Sunday, April 27, 2008

NEW YORK (AP) — The fiancee of an unarmed man fatally shot by police on his wedding day said yesterday that “the justice system let me down” when the three detectives were acquitted of all charges in his killing.

“April 25, 2008: They killed Sean all over again,” Nicole Paultre Bell softly told hundreds of people gathered at the headquarters of the Rev. Al Sharpton’s National Action Network. “That’s what it felt like to us.”

Miss Paultre Bell, in her first public remarks since storming out of a courtroom Friday after the detectives were cleared in 23-year-old Sean Bell’s killing, said she would seek another decision in the case.

“I’m still praying for justice because it’s not over,” she said.

Joseph Guzman, who was wounded in the barrage of 50 police gunshots outside a Queens strip club on Mr. Bell’s wedding day in 2006, also spoke for the first time since the verdict Friday to supporters at Mr. Sharpton’s Harlem offices.

“We’ve got a long fight,” he said. “We’re still in it. … We’re going to struggle. We’re going to get through.”

Later, Mr. Bell’s family, Mr. Guzman and Mr. Sharpton joined more than 300 people marching through more than 20 blocks in Harlem. Fifty demonstrators carried white placards bearing numbers for the shots fired at Mr. Bell and his friends.

Mr. Sharpton lambasted the judge who acquitted the detectives, saying a jury should been seated to decide guilt or innocence. Mr. Sharpton has threatened to “shut the city down” with organized civil disobedience.
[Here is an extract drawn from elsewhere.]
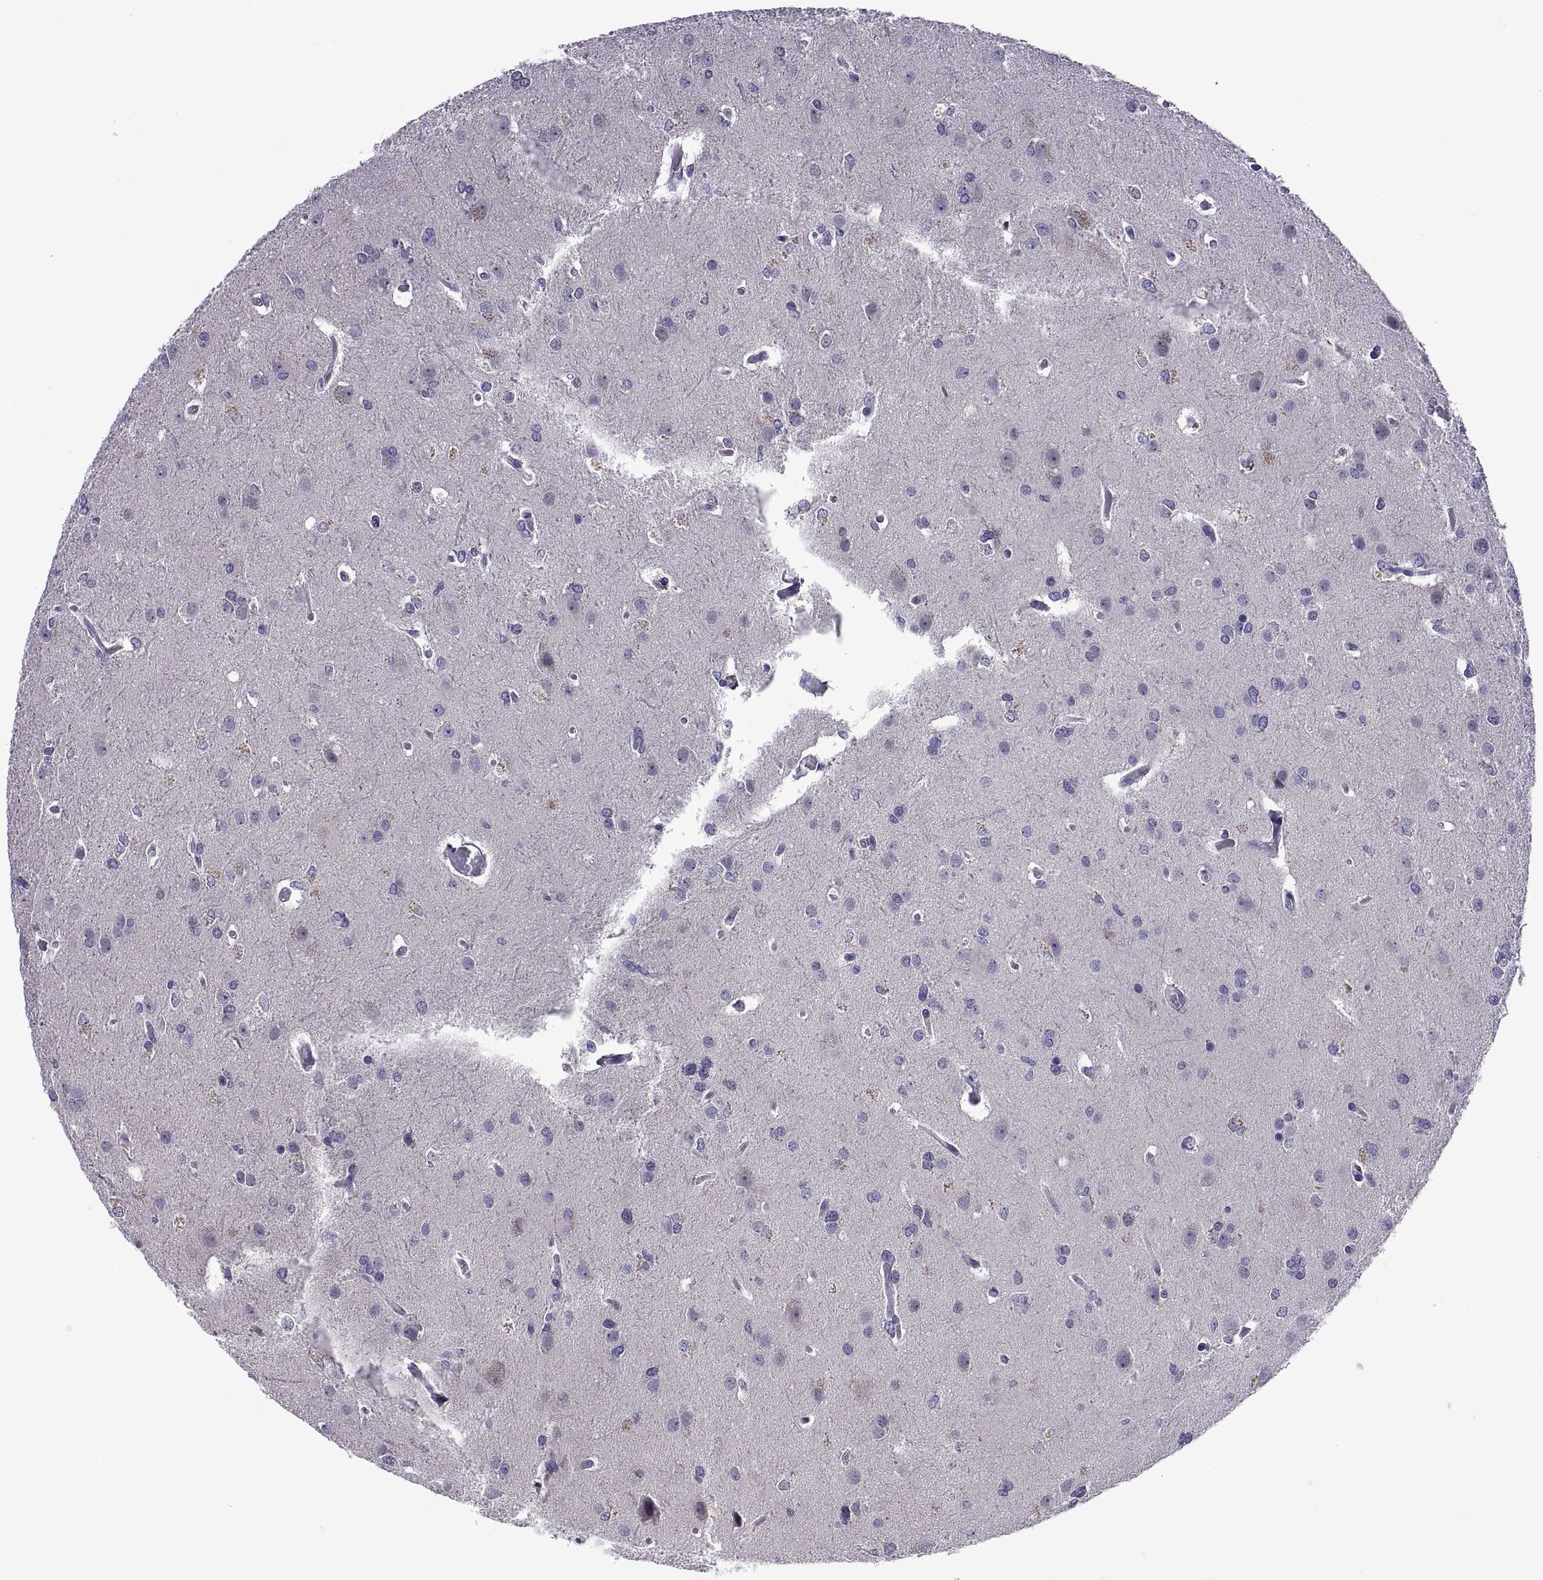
{"staining": {"intensity": "negative", "quantity": "none", "location": "none"}, "tissue": "glioma", "cell_type": "Tumor cells", "image_type": "cancer", "snomed": [{"axis": "morphology", "description": "Glioma, malignant, High grade"}, {"axis": "topography", "description": "Brain"}], "caption": "DAB (3,3'-diaminobenzidine) immunohistochemical staining of human malignant glioma (high-grade) exhibits no significant staining in tumor cells.", "gene": "SPDYE1", "patient": {"sex": "male", "age": 68}}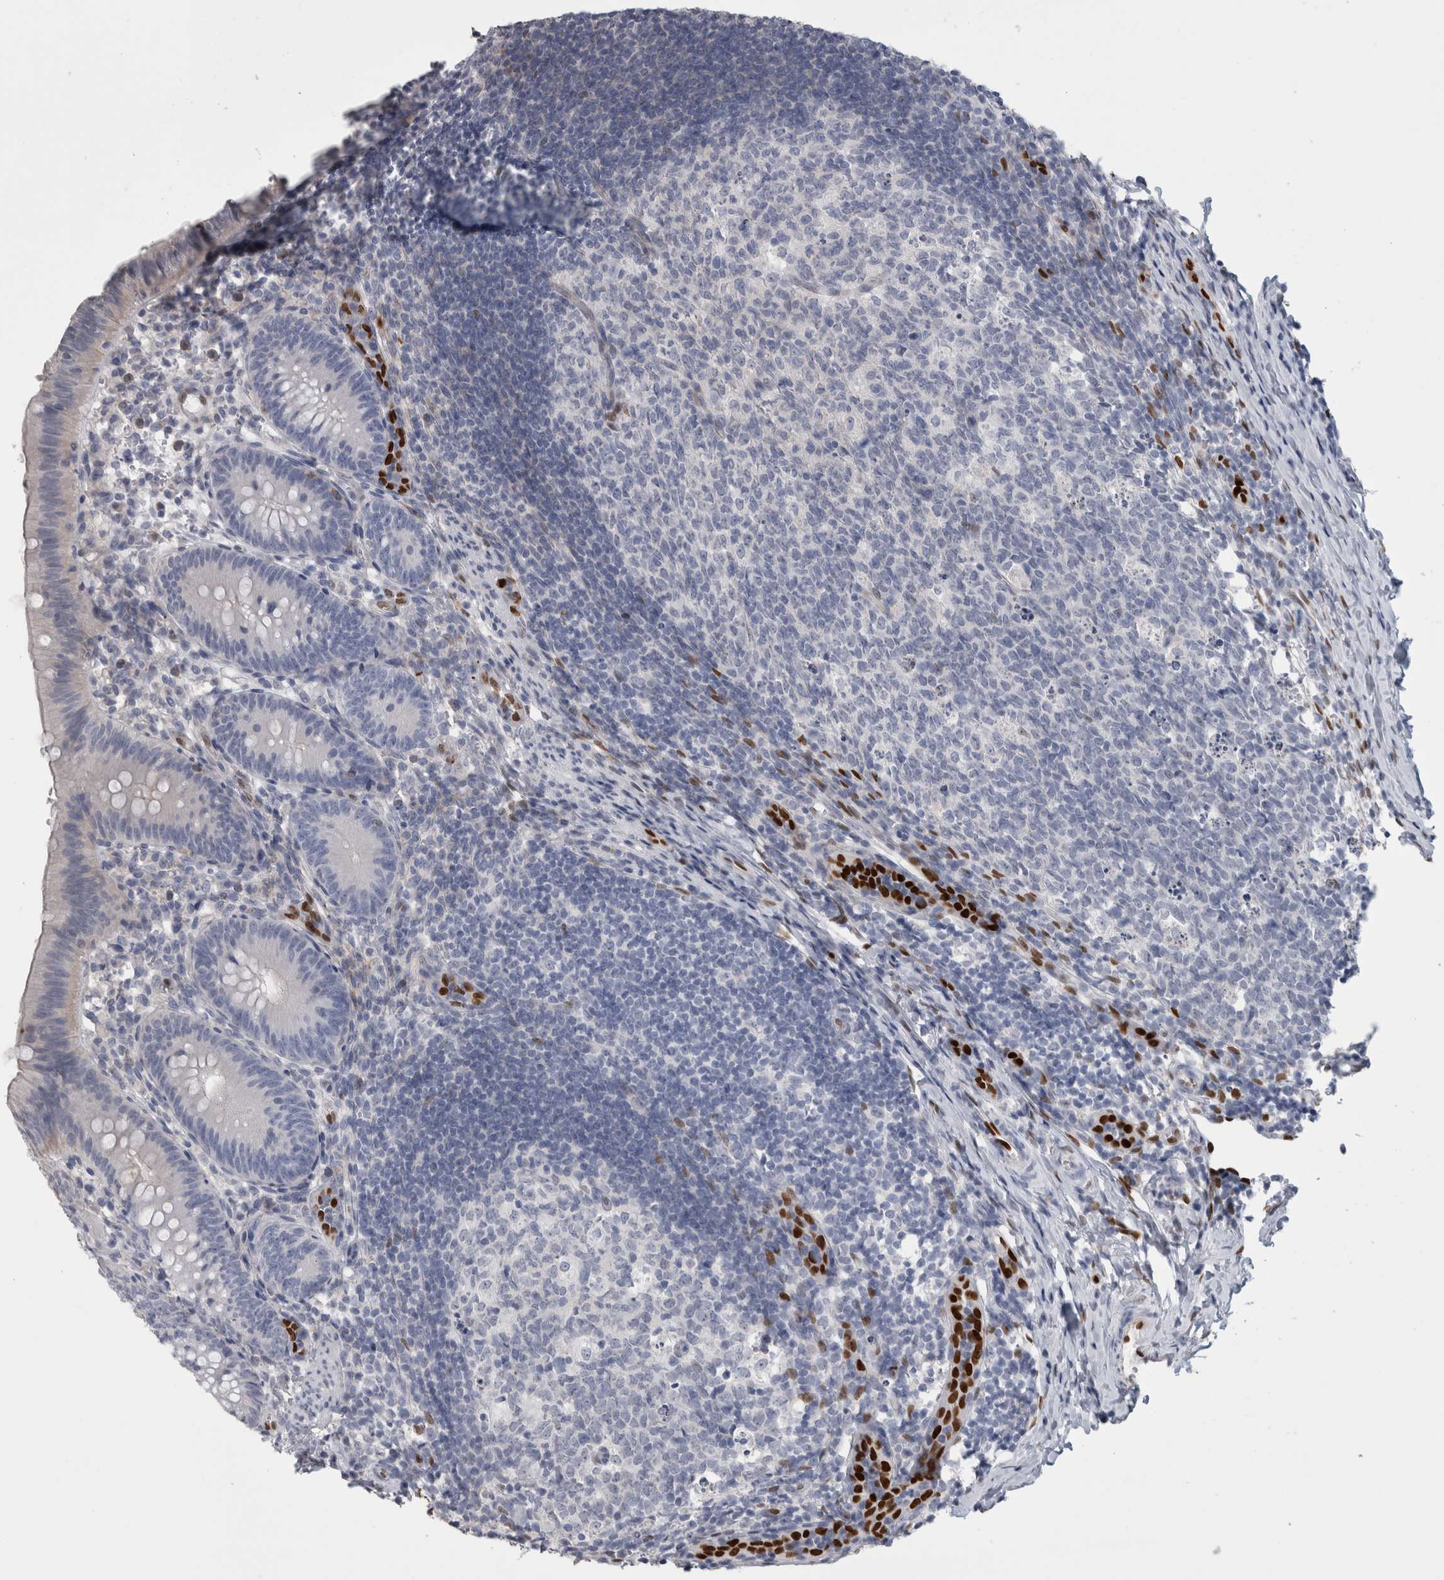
{"staining": {"intensity": "weak", "quantity": "<25%", "location": "cytoplasmic/membranous"}, "tissue": "appendix", "cell_type": "Glandular cells", "image_type": "normal", "snomed": [{"axis": "morphology", "description": "Normal tissue, NOS"}, {"axis": "topography", "description": "Appendix"}], "caption": "IHC histopathology image of benign human appendix stained for a protein (brown), which demonstrates no staining in glandular cells. Nuclei are stained in blue.", "gene": "IL33", "patient": {"sex": "male", "age": 1}}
In his ruling Friday, Justice Arthur Cooperman said inconsistent testimony, courtroom demeanor and rap sheets of the prosecution witnesses — mainly Mr. Bell’s friends — “had the effect of eviscerating” their credibility.

“At times, the testimony just didn’t make sense,” the judge said.

The verdict elicited gasps as well as tears of joy and sorrow. Detective Michael Oliver, who fired 31 of the shots, wept at the defense table, while Mr. Bell’s mother cried in the packed courtroom.

Protests followed later Friday, and police said two demonstrators were arrested near the scene of the shooting. One was arrested on a disorderly conduct charge, the other on a charge of obstructing governmental administration, police said.

Officer Oliver and Gescard Isnora were acquitted of charges that included manslaughter, assault and reckless endangerment. The third officer, Marc Cooper, faced lesser charges.

After the verdict, the police officers gave brief statements without taking questions. “I’d like to say sorry to the Bell family for the tragedy,” an emotional Officer Cooper said.

Mr. Bell was killed outside the strip club as he was leaving his bachelor party. The officers — undercover detectives who were investigating reports of prostitution at the club — said they thought one of the men had a gun.

The slaying heightened tensions in the city and stoked long-standing accusations of racism and excessive use of force by police, even though two of the officers charged are black.

The officers complained that pretrial publicity had unfairly painted them as cold-blooded killers.

After the verdict, the U.S. Attorney’s Office said it would look into the case and “take appropriate action if the evidence indicates a prosecutable violation of federal criminal civil rights statutes.”

In addition, relatives of the victims have sued the city. The officers, who had been on paid leave, also face possible departmental charges that could result in their firing.